Here is an appetizer to prepare. You need carrots, black olives (pitted), cream cheese, and toothpicks. We are going to make penguins.
Take a carrot and make two longitudinal cuts to the center, roughly 45o apart. The idea is to cut out a wedge. Then slice the carrot into rounds. You will end up with a bunch of pie slices, and a bunch of pies with one slice removed. I am going to be thoroughly geeky and call these inverse slices :-)>
I suppose you could do it the other way around–cut the rounds first, and then cut out the wedges. That seems like a lot more work.
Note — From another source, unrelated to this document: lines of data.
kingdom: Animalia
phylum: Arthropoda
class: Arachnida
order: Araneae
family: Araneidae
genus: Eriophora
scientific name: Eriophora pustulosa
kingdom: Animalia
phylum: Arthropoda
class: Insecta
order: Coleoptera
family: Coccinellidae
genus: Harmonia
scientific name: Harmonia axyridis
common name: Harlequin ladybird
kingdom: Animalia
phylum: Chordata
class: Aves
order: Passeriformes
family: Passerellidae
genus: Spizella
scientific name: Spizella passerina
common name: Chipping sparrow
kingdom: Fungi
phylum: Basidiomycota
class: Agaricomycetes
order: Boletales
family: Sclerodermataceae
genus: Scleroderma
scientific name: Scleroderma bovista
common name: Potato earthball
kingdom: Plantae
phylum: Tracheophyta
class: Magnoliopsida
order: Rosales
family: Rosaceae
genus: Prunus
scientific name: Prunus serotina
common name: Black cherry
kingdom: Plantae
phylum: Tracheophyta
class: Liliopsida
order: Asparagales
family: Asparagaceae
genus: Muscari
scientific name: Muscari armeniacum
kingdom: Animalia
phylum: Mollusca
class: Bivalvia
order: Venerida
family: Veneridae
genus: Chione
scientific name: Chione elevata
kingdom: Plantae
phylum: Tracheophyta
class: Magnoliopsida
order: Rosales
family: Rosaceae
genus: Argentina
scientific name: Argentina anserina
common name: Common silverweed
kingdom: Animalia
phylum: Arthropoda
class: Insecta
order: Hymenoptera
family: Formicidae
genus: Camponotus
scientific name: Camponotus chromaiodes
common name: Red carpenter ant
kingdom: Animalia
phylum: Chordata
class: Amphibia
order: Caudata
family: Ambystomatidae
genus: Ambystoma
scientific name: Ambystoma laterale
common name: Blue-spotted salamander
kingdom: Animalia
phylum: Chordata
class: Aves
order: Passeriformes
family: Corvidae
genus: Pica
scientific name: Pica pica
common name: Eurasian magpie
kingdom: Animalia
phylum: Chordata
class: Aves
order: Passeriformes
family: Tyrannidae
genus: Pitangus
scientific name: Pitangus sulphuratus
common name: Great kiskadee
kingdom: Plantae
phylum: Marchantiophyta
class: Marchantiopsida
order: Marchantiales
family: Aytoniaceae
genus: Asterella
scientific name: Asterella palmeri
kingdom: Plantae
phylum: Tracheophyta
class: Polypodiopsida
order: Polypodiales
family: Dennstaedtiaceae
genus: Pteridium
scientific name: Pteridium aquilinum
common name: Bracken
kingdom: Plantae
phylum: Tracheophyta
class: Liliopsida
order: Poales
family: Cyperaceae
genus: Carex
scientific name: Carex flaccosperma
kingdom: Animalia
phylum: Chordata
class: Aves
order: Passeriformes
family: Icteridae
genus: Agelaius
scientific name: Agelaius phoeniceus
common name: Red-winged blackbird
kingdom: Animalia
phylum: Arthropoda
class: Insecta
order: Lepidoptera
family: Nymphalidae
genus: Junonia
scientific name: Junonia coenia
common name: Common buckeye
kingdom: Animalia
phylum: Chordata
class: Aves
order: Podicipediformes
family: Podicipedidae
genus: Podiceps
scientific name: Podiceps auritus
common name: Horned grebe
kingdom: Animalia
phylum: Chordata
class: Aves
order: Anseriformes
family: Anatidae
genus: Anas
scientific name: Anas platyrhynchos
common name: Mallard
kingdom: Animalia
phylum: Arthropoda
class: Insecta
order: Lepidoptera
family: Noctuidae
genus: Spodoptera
Take one of the olives, cut a hole in it at the equator (remember, I am a geek, not a cook), and stick a wedge into it, base first. This is the penguin’s head. The carrot wedge is the beak.
Take another olive. Slice it open (but not through) longitudinally. Stuff cream cheese into the gap. This is the penguin’s body, with the cream cheese as the belly.
Take these two olives, and stick the toothpick through them vertically. Align the beak with the belly. Take one of the inverse slices. but it below the body, and push the toothpick through it. Align the gap with the belly and beak. You have the penguin’s feet! The toothpick holds the whole thing together.
Taken from an appetizer seen, and eaten, at the Easter vigil party tonight at St. Luke’s Episcopal Church in Minneapolis, where two of the members honeymooned in Antarctica. I claim no credit for this! I just observed carefully to facilitate reverse engineering.
Tonight’s version used standard canned black olives. I might try Kalamatas if I do it.